11.3.11

à tona

Uma vez, alguém me disse que fazer o que o meu coração me pedisse, deixar-me guiar pela minha intuição, fazer o que sentisse dentro de mim que deveria ser feito, seria a única forma de me aproximar mais de mim mesma, de ser quem realmente sou. As palavras não foram todas estas - foram, aliás, foram muito menos -, mas o sentido foi todo este.

Há quem diga que quem age assim, quem pauta a vida por estes parâmetros são os sôfregos, os impulsivos, os que reflectem pouco. A mim parece-me que é justamente o contrário. Ter a capacidade de agir de acordo com o que cada um de nós precisa é a única forma de sermos autênticos, é a única forma como deveríamos ser.

Há um tempo para tudo: para nos entristecermos, para nos contorcermos de dor (daquela que rasga o peito e dificulta a respiração), para sermos surpreendidos, para nos zangarmos a valer, para nos sentirmos magoados (às vezes mesmo feridos, a sangrar por dentro, moribundos), para nos sentirmos desiludidos, para nos sentirmos desolados, para voltarmos a entristecer-nos, enfim, há um tempo para todas as etapas que os acontecimentos inesperados, improváveis, inimagináveis e dolorosos nos causam.

Felizmente para nós e para o Universo, este tempo também tem um fim. Cada tempo destes tem uma duração diferente dentro de cada um de nós, porque cada um de nós tem o seu tempo interior, que é único, porque depende de muitas coisas que não são lineares em todos os seres humanos.

Por isso mesmo, a mesma pessoa disse-me, também, que o importante - mas difícil - é perceber quando esse fim chegou e, quando tal acontecer, não deixar passar isto em branco. Disse-me, concretamente, «quando sentires que esse tempo chegou, não o deixes passar-te ao lado». Não devemos, com efeito, deixá-lo passar-nos ao lado, pois será a nossa vida que estará a passar-nos ao lado. E o que fazer, então? O que fazer quando sentimos que muitas das coisas que nos deixaram em verdadeiro turbilhão hoje já não nos deixam assim, que o nosso coração ficou mais limpo, mais leve, mais sereno, ainda que à custa de muito termos sofrido?

Julgo que não há uma resposta universal, que se aplique a toda a gente, nem sequer a todas as circunstâncias, mas que há algumas coisas que podem facilitar a vida de toda a gente. E porque assim é, creio que o que podemos fazer é deixar-nos guiar pela intuição, deixar-nos conduzir pelo que as nossas vozes interiores nos dizem e fazer a nossa parte para que o mundo fique um bocadinho menos pesado por causa das nossas angústias. Obviamente, cada um à sua maneira, cada um com os seus sinais próprios, com os seus gestos característicos.

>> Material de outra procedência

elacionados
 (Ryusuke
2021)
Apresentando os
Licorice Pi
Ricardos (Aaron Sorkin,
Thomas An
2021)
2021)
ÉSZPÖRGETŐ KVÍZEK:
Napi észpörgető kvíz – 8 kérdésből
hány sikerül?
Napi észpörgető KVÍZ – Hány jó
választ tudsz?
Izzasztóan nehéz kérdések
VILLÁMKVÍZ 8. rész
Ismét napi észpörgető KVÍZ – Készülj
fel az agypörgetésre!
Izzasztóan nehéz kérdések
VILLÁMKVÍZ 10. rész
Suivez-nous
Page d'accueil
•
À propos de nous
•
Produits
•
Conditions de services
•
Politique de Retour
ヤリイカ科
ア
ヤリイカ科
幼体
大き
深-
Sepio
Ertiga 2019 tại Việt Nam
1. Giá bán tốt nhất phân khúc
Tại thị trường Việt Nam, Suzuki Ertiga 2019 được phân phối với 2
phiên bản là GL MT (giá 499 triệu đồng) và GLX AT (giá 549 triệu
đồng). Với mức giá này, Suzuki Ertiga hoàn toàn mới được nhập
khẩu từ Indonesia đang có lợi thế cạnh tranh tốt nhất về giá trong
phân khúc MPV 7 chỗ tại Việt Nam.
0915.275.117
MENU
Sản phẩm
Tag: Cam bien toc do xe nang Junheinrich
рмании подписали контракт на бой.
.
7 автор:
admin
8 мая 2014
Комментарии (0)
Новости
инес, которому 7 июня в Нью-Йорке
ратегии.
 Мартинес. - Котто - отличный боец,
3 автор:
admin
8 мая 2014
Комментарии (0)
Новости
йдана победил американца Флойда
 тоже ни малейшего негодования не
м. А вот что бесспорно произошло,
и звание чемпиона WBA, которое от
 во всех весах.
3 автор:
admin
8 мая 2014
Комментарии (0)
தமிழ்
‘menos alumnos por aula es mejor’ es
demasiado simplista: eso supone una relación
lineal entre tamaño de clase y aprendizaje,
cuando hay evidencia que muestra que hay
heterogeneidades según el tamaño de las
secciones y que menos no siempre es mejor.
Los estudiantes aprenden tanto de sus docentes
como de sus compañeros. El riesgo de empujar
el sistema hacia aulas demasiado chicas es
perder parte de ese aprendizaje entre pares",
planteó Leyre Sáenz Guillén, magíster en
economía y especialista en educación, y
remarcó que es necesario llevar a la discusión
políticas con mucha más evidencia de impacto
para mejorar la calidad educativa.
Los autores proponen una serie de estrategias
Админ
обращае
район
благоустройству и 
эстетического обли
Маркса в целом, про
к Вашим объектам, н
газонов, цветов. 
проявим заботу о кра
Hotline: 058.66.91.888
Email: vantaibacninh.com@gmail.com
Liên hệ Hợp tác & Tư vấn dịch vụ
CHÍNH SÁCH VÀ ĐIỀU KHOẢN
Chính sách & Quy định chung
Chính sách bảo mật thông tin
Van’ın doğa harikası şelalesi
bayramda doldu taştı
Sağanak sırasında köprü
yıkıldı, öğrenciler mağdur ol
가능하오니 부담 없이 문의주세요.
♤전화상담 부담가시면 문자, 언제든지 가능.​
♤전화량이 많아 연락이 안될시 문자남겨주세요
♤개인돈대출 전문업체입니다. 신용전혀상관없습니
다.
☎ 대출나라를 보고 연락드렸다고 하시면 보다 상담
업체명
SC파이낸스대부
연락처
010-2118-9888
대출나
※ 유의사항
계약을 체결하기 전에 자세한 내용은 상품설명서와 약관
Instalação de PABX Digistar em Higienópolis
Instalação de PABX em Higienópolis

Só assim vamos ficando mais próximos de nós e do nosso carácter, que é, no fundo, aquilo que é desejável que aconteça quando os terramotos passam: que tudo o que, de nós, havia de bom subsista. O preço de não o fazermos pode ser excessivamente penoso ou mesmo impossível de suportar: podemos perder-nos de nós mesmos, ficar enredados na apatia e nunca recuperar o que às vezes ainda é recuperável (porque há coisas que nunca se recuperam e compreendê-lo é igualmente imprescindível).

A sensação assemelha-se um pouco a uma vinda à tona depois de um mergulho profundo. A opção pode ser ficar a boiar, ao sabor das marés, ou nadar até um porto seguro e começar a nossa autoreconstrução. Provavelmente, daremos por nós bastante mudados em alguns aspectos, mas também reencontraremos a nossa essência, se tivermos a ousadia de olhar para dentro e se não tivermos permitido que a dor nos tornasse em pessoas amargas, o que às vezes é uma tentação enorme, porque é uma via fácil.

Então, não seremos impulsivos, mas genuínos; não seremos tontos, mas ponderados; não seremos inconscientes, mas corajosos. Em suma, teremos crescido (ainda que à lei da bala) e teremos ganho a capacidade de sermos autênticos.

Ser autêntico implica arriscar, que é o mesmo que dizer que implica agir, sem antecipar nem o acolhimento, nem as consequências que os nossos gestos terão nos outros, porque não é isso que deve presidir às nossas tomadas de decisão sobre os nossos actos. Se os houvermos tomado por nós, a partir de nós e para nós, eles terão sempre, sempre sentido, tal como terão sempre, sempre valido a pena.

[Escrevi este texto em 07.11.2010. Podia tê-lo escrito hoje outra vez.]